Toutefois, ce n’est pas parce que les mélodies mettent en mouvement et portent aux actions, que ceux qui fournissent la musique la mettent à disposition, ni que les travailleurs mènent alors à bien leur tâche, tandis que sans musique ils ont une capacité moindre ; mais la raison en est qu’ils ne prêtent pas attention à leur travail et l’exécutent d’un cœur plus léger, du fait que le plaisir vient s’y mêler. Et même si, dans notre refus d’admettre la légende selon laquelle Orphée aurait usé de sa capacité exceptionnelle à mêler sa voix à son jeu pour charmer les pierres et les arbres (c’est ainsi, [du moins], qu’aujourd’hui nous avons coutume de nous exprimer de façon hyperbolique),

nous nous le représentons, par analogie avec les aulètes qui sont sur les trières, ‒ comme <le fait> le stoïcien  à la tête d’une équipe d’ouvriers du bâtiment, c’est pour les raisons que nous venons de donner que nous le dirons, et non pour les motifs délirants allégués par mon adversaire.

[...]

La musique ne console pas non plus des chagrins d’amour.

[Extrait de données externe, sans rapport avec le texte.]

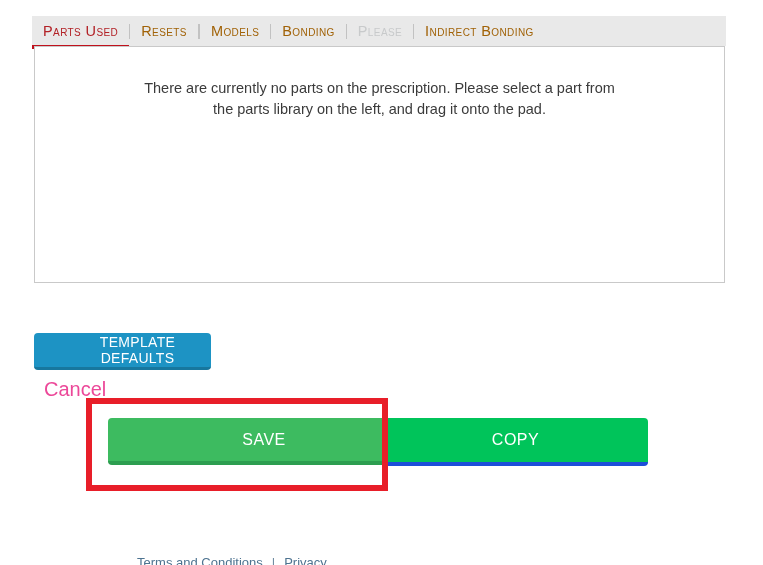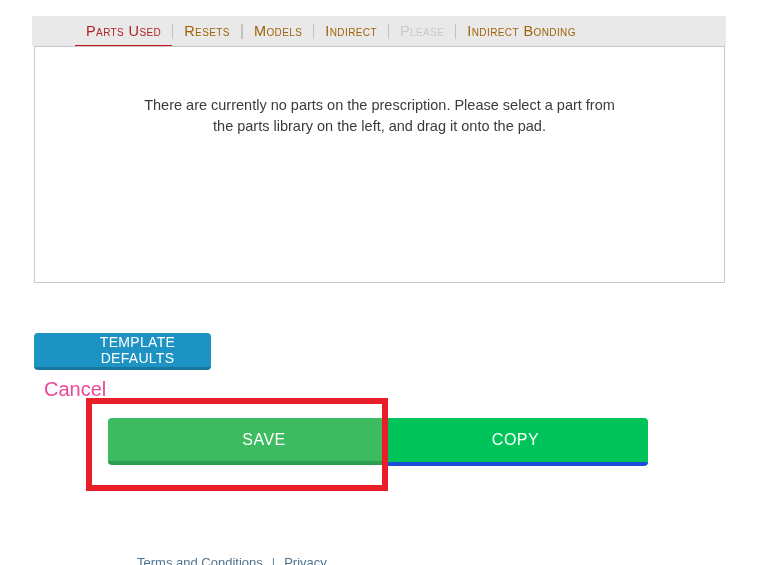--- a/index.html
+++ b/index.html
@@ -35,7 +35,7 @@
     cursor: pointer;
     white-space: nowrap;
   }
-  .tab.active { color: #b22126; margin-left: 43px; }
+  .tab.active { color: #b22126; }
   .tab.active::after {
     content: "";
     position: absolute;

Et assurément, la musique n’est pas non plus capable de consoler des chagrins d’amour ‒ une telle <consolation> est en effet du ressort de la seule raison ‒, mais elle procure une distraction et empêche d’y penser, au même titre que les jouissances sexuelles ou l’ivresse. Toutefois, que des poèmes <en soient capables>, s’il préfère, accordons-le, et aussi que Philoxène ‒ si c’est bien à cela que sa formule énigmatique renvoyait ‒ ne mentait pas totalement, ni Ménandre non plus, quand il disait malignement que « pour beaucoup de gens, elle entretient les feux <du désir amoureux> » parce qu’elle fournit des prétextes.